A reader writes:
Although I agree with the sections of the post explaining why competitive bidding may not work to reduce health care costs, I think you overstepped a bit when discussing the relative efficiencies of health care systems. The study you cite uses a model that does not control for pharmaceutical expenditure per capita. The reason this is important is because the US largely foots the bill for the rest of the world's pharmaceutical R&D costs (authors even refer to another study that does).
Basically, the US healthcare system pays pharmaceutical companies a premium so they can innovate and create new treatments, while the cost-controls used by other governments allows them to receive a price that is closer to production cost but does not fuel R&D (Of relevance, the Biopharm industry is largely leaving Europe). The former is sometimes referred to as more "dynamically efficient" while the latter is more "statically efficient". Although the authors use an approach that is not "wrong", it's a little limited in that it ignores the dynamic effeciency piece. Simply, part of the reason our expenditures are relatively high is that other countries are not at the cutting edge of new medical technology (i.e. Iraq).
Full disclosure: I'm a public policy associate at a large pharma company.
That sounds right to me and I'm glad of the clarification. The basic point remains. Update from a reader:
Pharma is not leaving Europe. At least not officially. And at least not from European tax havens. Many pharma patents are "owned" by Swiss, etc subsidiaries who charge incredibly high license fees to the American manufacturing branch of multinational drug companies. This shifts profits to tax havens where they can accrue without facing US taxation. Drug companies then advocate for holidays from US corporate income tax such as that that took place in 2004/5, during which they repatriate billions in profits and simultaneously avoid US income tax and build up a ridiculous foreign-income-tax credit that can be used to reduce tax liabilities for years to come.

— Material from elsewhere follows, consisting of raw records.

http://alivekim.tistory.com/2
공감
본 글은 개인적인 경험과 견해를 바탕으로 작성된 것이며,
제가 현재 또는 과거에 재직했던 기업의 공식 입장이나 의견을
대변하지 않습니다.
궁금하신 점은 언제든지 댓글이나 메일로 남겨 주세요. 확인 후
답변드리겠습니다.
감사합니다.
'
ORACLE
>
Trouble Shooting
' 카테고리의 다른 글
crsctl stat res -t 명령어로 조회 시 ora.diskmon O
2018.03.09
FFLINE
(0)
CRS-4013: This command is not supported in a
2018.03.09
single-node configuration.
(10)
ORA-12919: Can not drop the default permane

Go look up annual reports from Pfizer from, say, 2006, when they brought billions of profits to the US and distributed it mostly as dividends to stock holders… this generated a huge foreign-tax credit that's still being carried forward. Not a tax professional at all, but I suspect that Mitt Romney's foreign tax credits that spiked in 2005 and have continued to this day probably stem from the tax holiday. This is pretty important in this election, as Romney is proposing a similar holiday right now.